Spilka Claims Support to Become Next Senate President
By Matt Murphy
STATE HOUSE NEWS SERVICE
BOSTON -- Ashland Democrat Sen. Karen Spilka, the lead budget writer for the Senate, has emerged from a crowded but fluid field of Democrats interested in becoming the next Senate president to seize the mantle a full nine months before senators were expected to choose their next leader.
Spilka, the chair of the Senate Ways and Means Committee, has the support of more than 25 of her current colleagues, according to a source close to the senator.
One of those Democratic supporters is Sen. Sal DiDomenico, an assistant majority leader form Everett who was one of Spilka’s main rivals for the president. The two senators met on Wednesday, and DiDomenico agreed to support Spilka and ask his own supporters to back her candidacy as well.
“I’m deeply honored by the support I’ve received from my fellow Senators. I look forward to working collaboratively with Senate President Chandler and my Democratic and Republican colleagues to ensure a smooth transition,” Spilka said in a statement to the News Service.
“Senators have made clear that they want certainty in leadership to allow us to focus solely on the vitally important work to be done on behalf of the people at this time. It’s time to turn the page and usher in a new era of collaborative leadership in the Senate. We will work with our colleagues in the House and with Governor Baker to ensure the faith of the public is upheld, and our work on behalf of the people of our Commonwealth always work comes first,” she said.

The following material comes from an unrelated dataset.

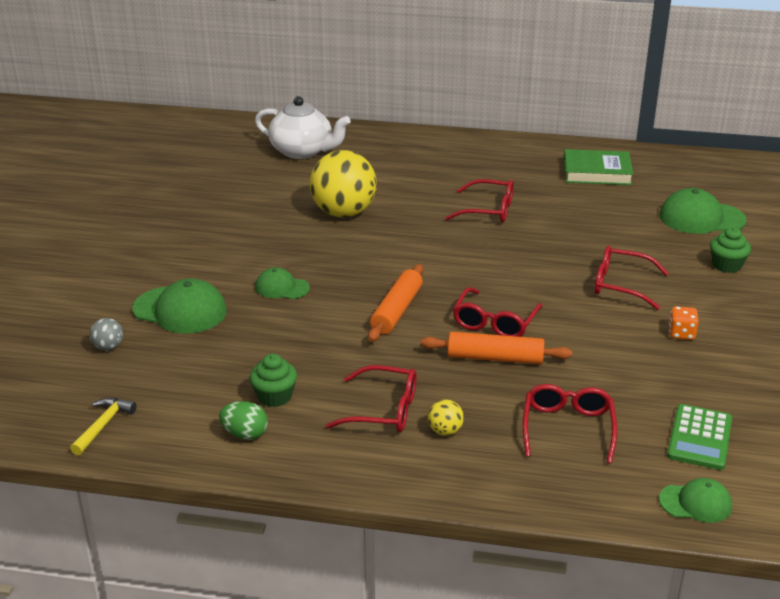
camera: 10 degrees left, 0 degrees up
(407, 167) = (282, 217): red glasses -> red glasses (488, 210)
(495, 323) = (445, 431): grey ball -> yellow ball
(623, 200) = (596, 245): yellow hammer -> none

Spilka also spoke with Chandler on Wednesday, who agreed to support her for president. Senate Democrats have a caucus planned for Thursday, but it’s unclear when the transition to Spilka could happen. Chandler said she intends to remain on as Senate president through the end of session, but a vote could be called sometime after July 31 when formal sessions end.
“I spoke with Senator Spilka this afternoon to congratulate her on winning the support of her fellow members. I look forward to serving as President for the remainder of this session, working through our legislative priorities, and ensuring a smooth transition to Senator Spilka for the 2019 session,” Chandler said in a statement.
The race for Senate president has been percolating for months. Sen. Stanley Rosenberg relinquished the top leadership post after the Senate opened an Ethics Committee investigation into whether the Amherst violated any Senate rules in connection with the activities of his husband, Bryon Hefner.
Hefner has been accused of sexually harassing men with business before the Legislature and meddling in Senate affairs.
Senate President Harriette Chandler was initially named interim Senate president with the possibility left open that Rosenberg would be able to return if he was cleared by the investigation, but as new allegations surfaced and his revival became less politically viable, Chandler was named the permanent president through the end of the year.
Because Chandler has said she has no interest in running for president in January after the elections when the next Senate takes office, a number of Democrats have been lining up to jockey for votes among their colleages.
Spilka had been joined by Assistant Majority Leader Sal DiDomenico of Everett, Sen. John Keenan of Quincy and Sen. Eric Lesser of Longmeadow. Lowell Sen. Eileen Donoghue was one of the earliest to express her interest in the post, but she is widely expected to resign to take the city manager job in Lowell, which will be decided later this month.
Linda Dorcena Forry was also in the mix before the Dorchester Democrat resigned from the Senate to take a job with Suffolk Construction.
Sen. Jamie Eldridge, who had originally supported Forry for president when she was still in the Senate, said he was one of those senators committed to Spilka.
“I really admire Karen’s depth in a wide variety of policy areas. I think she’s been a successful and tough negotiator on various budgets and conference committees and she’s a progressive and is committed to the Senate’s commitment to progressive policy,” Eldridge said.